» TASK DETAILS
Omitting every picture, output the records below exactly, please.
━━━━━ DATA FOR ANALYSIS ━━━━━
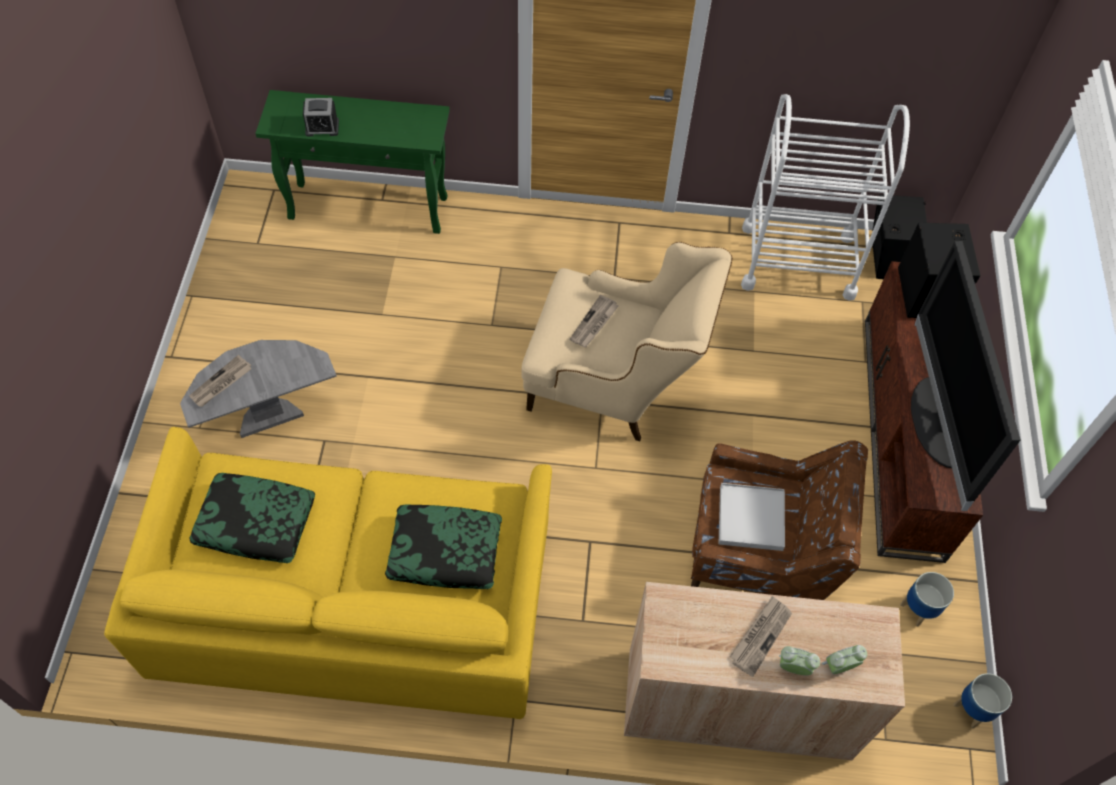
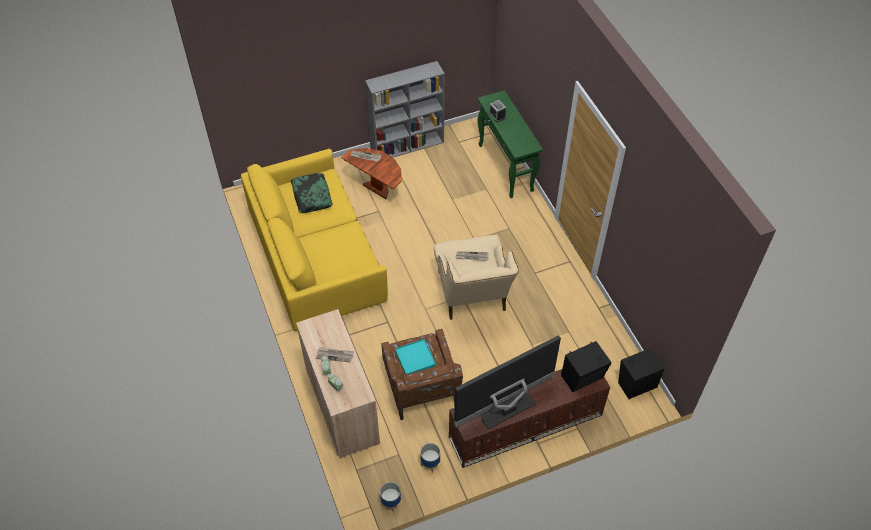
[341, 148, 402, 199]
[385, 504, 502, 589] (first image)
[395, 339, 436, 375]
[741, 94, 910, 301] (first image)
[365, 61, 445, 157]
━━━━━
» TASK OUTPUT
[341, 148, 402, 199]
[385, 504, 502, 589] (first image)
[395, 339, 436, 375]
[741, 94, 910, 301] (first image)
[365, 61, 445, 157]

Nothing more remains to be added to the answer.